[Page extract]
The scholars formulated the religious law, the shari˓a, with only incidental reference to the state, and it was chiefly when the political power located in the institution of the caliphate could no longer be taken for granted that jurists began to address larger political questions concerning the state and government. The collectivity of the Muslim community was invested with certain duties and responsibilities that could, under certain conditions or in times of political crisis, operate regardless of, or even in opposition to, the workings of the state. One such collective (and occasionally, individual) duty is that of "commanding right and forbidding wrong" (al-amr bil-ma˓ruf wal-nahy ˓an al-munkar), a duty that in the view of many Muslims fell, ideally, to the imam, but which could also require or justify rebellion against a ruler, as well as action taken by one Muslim against another without any involvement on the part of the state.
A related area of ambivalence towards the role of the state concerns the extent of the duty of obedience. Many medieval Sunni thinkers held that obedience was incumbent on Muslims, regardless of whether the ruler was just or tyrannical, pious or irreligious, as long as such obedience did not involve the subject in transgression of the shari˓a. In this connection, it is important to note that many scholars held themselves aloof from political power. While some of the most influential political thinkers served the state as judges and in other capacities (for example, Abu Yusuf, Ibn al-Murtada, al-Mawardi), the refusal to serve the holders of political power retained prestige and was widely regarded as morally preferable, as numerous historical incidents, anecdotes and folk tales demonstrate.

[Problems to work on]
1 > List the thinkers whom the passage on Islamic law and the state names as having served the state as judges and in other capacities.
2 > Please write out the section of the passage on Islamic law and the state that begins with the words containing "A related area" and ends with "folk tales demonstrate.".

[Data items]
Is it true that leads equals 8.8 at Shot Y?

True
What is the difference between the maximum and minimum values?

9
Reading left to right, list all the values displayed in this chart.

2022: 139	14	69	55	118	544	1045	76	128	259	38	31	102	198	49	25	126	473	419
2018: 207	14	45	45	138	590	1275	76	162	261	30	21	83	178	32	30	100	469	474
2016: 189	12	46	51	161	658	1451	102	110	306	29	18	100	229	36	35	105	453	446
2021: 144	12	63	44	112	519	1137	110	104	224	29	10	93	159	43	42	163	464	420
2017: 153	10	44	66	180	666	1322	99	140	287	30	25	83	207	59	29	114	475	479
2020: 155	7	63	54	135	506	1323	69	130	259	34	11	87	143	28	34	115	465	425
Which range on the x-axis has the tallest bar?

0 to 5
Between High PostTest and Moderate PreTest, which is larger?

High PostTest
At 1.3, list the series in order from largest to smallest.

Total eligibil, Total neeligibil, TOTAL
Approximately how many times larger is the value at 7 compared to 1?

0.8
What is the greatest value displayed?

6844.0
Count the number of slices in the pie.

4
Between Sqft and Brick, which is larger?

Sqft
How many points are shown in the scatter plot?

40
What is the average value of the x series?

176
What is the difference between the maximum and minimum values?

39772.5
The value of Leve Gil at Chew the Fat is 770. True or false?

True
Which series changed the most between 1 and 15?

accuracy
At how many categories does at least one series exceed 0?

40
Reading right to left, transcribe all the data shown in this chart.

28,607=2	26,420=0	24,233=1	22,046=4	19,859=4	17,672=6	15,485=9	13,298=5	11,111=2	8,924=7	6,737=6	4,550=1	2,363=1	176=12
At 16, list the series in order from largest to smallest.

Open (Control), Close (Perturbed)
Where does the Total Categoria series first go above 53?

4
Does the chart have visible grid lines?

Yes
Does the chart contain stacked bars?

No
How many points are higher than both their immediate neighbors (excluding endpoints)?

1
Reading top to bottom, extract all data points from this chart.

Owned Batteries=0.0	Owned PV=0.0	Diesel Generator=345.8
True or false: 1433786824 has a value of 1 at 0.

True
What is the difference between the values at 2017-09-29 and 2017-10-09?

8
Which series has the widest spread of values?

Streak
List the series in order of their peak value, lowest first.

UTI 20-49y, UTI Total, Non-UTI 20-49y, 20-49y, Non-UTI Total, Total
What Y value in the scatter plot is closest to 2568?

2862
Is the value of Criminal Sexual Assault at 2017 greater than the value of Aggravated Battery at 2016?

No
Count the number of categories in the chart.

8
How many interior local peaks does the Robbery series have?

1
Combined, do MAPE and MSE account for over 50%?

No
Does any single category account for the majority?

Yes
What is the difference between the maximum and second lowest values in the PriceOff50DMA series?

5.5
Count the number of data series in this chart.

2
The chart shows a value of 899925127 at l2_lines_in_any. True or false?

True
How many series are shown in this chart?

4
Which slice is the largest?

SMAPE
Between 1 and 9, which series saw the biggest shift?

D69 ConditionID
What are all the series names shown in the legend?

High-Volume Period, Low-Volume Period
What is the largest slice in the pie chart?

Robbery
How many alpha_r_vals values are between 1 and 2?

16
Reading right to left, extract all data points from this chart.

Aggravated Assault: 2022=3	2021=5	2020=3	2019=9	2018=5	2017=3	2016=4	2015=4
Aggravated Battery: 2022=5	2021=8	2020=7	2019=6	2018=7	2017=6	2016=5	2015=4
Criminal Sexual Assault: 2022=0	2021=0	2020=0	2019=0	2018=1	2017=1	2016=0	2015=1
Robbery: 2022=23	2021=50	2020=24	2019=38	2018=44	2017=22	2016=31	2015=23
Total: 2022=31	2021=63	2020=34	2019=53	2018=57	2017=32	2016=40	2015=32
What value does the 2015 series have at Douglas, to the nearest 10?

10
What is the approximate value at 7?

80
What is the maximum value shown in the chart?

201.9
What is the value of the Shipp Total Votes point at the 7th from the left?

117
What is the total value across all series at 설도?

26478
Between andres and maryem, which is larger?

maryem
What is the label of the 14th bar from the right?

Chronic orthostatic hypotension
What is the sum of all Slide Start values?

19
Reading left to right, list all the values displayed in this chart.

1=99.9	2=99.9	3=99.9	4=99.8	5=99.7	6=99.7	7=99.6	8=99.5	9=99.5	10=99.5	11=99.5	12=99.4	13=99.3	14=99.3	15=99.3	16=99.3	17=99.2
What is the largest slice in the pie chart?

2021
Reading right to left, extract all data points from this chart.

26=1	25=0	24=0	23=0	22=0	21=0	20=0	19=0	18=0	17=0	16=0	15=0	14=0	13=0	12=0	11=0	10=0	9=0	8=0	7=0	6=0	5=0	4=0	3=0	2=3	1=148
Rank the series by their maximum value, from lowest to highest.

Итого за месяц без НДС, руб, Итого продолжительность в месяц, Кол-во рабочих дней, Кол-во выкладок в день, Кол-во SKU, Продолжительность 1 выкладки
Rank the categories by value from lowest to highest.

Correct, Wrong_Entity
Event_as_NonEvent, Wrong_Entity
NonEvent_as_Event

[Responses per task]
1 > Abu Yusuf, Ibn al-Murtada, al-Mawardi

2 >
A related area of ambivalence towards the role of the state concerns the extent of the duty of obedience. Many medieval Sunni thinkers held that obedience was incumbent on Muslims, regardless of whether the ruler was just or tyrannical, pious or irreligious, as long as such obedience did not involve the subject in transgression of the shari˓a. In this connection, it is important to note that many scholars held themselves aloof from political power. While some of the most influential political thinkers served the state as judges and in other capacities (for example, Abu Yusuf, Ibn al-Murtada, al-Mawardi), the refusal to serve the holders of political power retained prestige and was widely regarded as morally preferable, as numerous historical incidents, anecdotes and folk tales demonstrate.